----- SUPPLIED RECORDS -----

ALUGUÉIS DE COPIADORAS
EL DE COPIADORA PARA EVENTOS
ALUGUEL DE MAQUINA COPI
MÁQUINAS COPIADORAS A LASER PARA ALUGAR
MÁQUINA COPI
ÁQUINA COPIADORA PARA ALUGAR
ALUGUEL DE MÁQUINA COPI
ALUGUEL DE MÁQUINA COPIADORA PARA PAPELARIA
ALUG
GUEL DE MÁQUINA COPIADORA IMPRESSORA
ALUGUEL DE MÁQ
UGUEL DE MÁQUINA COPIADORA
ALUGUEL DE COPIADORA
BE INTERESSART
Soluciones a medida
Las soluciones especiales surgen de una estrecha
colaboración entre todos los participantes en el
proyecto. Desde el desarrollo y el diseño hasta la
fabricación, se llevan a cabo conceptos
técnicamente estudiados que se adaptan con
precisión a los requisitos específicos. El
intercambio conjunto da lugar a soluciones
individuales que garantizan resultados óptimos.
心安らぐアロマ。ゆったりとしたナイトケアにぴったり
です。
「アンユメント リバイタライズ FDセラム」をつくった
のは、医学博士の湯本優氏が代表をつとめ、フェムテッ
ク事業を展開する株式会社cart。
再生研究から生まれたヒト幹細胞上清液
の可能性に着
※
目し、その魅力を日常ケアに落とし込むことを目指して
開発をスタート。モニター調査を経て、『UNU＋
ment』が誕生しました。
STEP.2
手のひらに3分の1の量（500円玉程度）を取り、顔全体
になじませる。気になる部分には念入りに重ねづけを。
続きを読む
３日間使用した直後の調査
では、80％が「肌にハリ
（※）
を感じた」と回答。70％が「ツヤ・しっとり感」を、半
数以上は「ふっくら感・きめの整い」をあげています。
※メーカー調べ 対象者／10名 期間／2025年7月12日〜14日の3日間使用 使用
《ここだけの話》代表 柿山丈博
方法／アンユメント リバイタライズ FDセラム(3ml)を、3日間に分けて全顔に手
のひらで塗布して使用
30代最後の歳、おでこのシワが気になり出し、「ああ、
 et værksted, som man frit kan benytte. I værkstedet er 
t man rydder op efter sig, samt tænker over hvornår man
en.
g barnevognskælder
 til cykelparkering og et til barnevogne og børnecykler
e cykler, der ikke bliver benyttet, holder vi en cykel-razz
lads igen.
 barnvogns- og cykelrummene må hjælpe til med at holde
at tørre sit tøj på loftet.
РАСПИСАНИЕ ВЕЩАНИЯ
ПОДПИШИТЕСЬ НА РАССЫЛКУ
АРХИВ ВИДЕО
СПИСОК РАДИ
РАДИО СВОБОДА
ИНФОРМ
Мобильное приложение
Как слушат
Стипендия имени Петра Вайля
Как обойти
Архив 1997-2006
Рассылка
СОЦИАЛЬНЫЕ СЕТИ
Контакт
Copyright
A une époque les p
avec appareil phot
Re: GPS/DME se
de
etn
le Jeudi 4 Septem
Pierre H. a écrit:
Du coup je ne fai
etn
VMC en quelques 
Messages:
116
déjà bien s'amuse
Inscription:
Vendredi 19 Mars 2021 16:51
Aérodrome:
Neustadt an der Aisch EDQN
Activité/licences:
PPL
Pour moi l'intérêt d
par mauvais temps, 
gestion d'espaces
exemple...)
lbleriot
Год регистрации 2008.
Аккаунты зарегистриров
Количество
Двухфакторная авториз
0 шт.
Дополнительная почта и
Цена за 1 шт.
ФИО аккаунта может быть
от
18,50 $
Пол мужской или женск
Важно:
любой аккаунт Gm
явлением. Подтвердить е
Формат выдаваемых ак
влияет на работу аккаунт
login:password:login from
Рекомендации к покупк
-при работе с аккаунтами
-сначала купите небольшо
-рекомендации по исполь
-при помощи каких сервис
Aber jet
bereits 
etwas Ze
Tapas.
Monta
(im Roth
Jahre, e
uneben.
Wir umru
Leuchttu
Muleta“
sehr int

-----

WORK TO BE COMPLETED. Among the records above, which lines hold the word "リバイタライズ"? Copy each one.

OUTPUT OF THE TASK.
「アンユメント リバイタライズ FDセラム」をつくった
方法／アンユメント リバイタライズ FDセラム(3ml)を、3日間に分けて全顔に手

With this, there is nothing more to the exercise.